Practical Implications for Multinational Companies

This opinion serves as an important reference for other multinational organizations implementing CBCRs. Key takeaways include:

1. Enhanced Documentation Requirements: Companies must maintain comprehensive documentation demonstrating how their BCRs align with GDPR principles.

2. Regular Compliance Audits: The EDPB has strengthened its expectations regarding regular auditing and reporting of BCR compliance.

3. Data Subject Rights: Companies must establish clear mechanisms for addressing data subject complaints related to international data transfers.

4. Subsidiary Involvement: Parent companies must ensure all subsidiaries fully understand and commit to implementing the BCRs.

The Dutch Supervisory Authority's Role

The Dutch Supervisory Authority, as the lead supervisory authority for Jacobs Douwe Egberts, plays a crucial role in the BCR approval process. The authority must now consider the EDPB's opinion when finalizing its decision. This collaborative process ensures consistent application of GDPR principles across member states while respecting national supervisory authorities' expertise.
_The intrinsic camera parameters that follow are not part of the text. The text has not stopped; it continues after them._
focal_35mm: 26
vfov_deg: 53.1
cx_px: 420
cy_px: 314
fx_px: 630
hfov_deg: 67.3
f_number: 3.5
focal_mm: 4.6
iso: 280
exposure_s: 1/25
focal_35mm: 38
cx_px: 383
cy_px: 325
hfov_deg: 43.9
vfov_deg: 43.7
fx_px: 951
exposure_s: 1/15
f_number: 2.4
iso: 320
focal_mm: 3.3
Jacobs Douwe Egberts' International Operations

Jacobs Douwe Egberts operates in numerous countries worldwide, making compliant international data transfers essential for its business operations. The company's CBCRs will govern how personal data is transferred between its European headquarters and international subsidiaries, ensuring that data protection standards remain consistent across the organization.
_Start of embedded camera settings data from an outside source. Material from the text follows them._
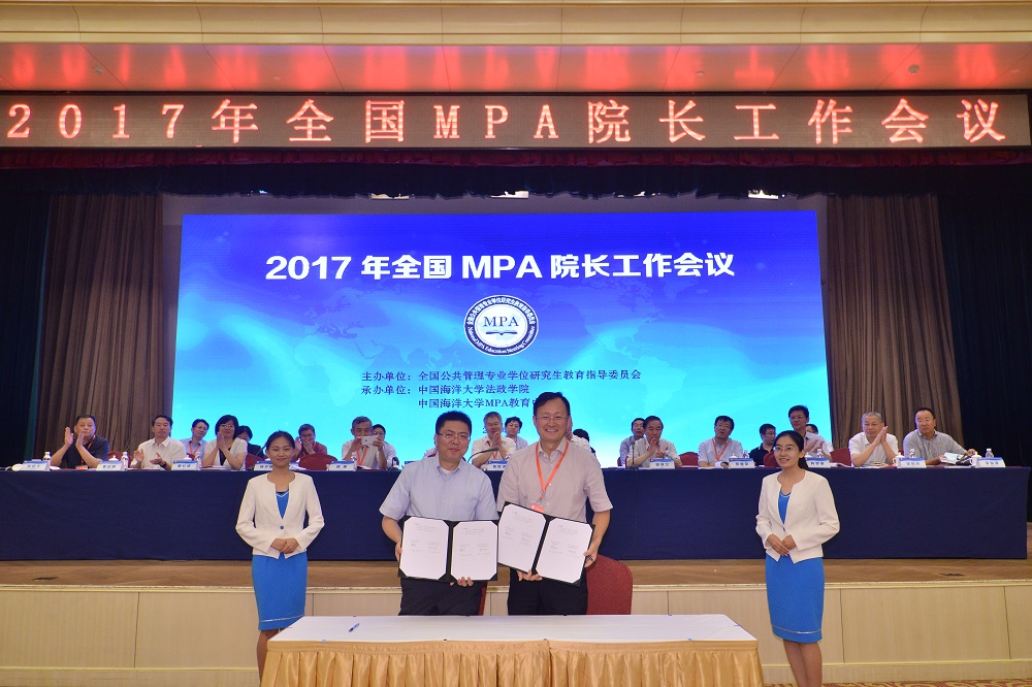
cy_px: 344
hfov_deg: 65.5
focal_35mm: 28
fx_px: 802
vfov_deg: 46.4
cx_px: 516
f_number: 7.1
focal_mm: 28
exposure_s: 1/100
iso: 1600
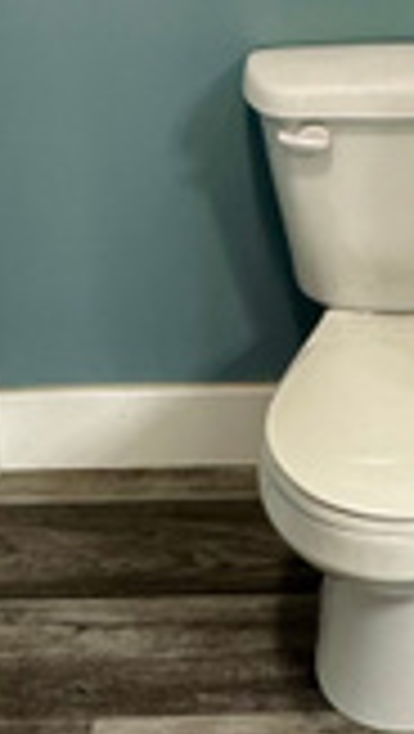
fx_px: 1402
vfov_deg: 27.8
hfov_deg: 16.6
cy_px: 23
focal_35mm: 72
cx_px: 360
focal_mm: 2.22
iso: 400
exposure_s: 1/60
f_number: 2.2
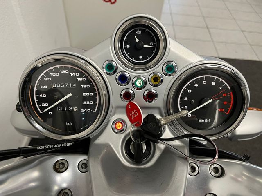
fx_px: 197
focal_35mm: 26
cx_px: 131
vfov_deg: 53.1
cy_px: 98
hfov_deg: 67.3
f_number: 1.6
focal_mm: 5.1
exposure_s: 1/50
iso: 100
Future Developments in BCR Implementation

The EDPB's opinion reflects evolving expectations regarding BCR implementation. Organizations should anticipate:

1. Stricter Requirements: Future BCR approvals may face more rigorous scrutiny
2. Enhanced Documentation: Expectations for supporting documentation will continue to increase
3. Regular Updates: BCRs will need to be regularly updated to reflect changes in data processing activities and legal requirements
4. Increased Oversight: Supervisory authorities may conduct more frequent audits of BCR implementation

Recommendations for Organizations

Based on Opinion 9/2026, organizations implementing or updating CBCRs should:

• Conduct thorough gap analyses against the EDPB's latest guidance
• Engage with relevant supervisory authorities early in the process
• Implement robust monitoring and reporting mechanisms
• Ensure all relevant stakeholders understand their responsibilities under the BCRs
• Plan for regular reviews and updates of the BCR documentation

The full text of Opinion 9/2026 is available on the European Data Protection Board website, and organizations implementing BCRs should carefully review this document alongside the Guidelines 07/2020 on transfers of personal data to third countries.

This opinion reinforces the importance of BCRs as a mechanism for legitimate international data transfers while setting a higher standard for implementation and compliance. Organizations should treat this opinion as a critical reference point when developing or updating their own binding corporate rules.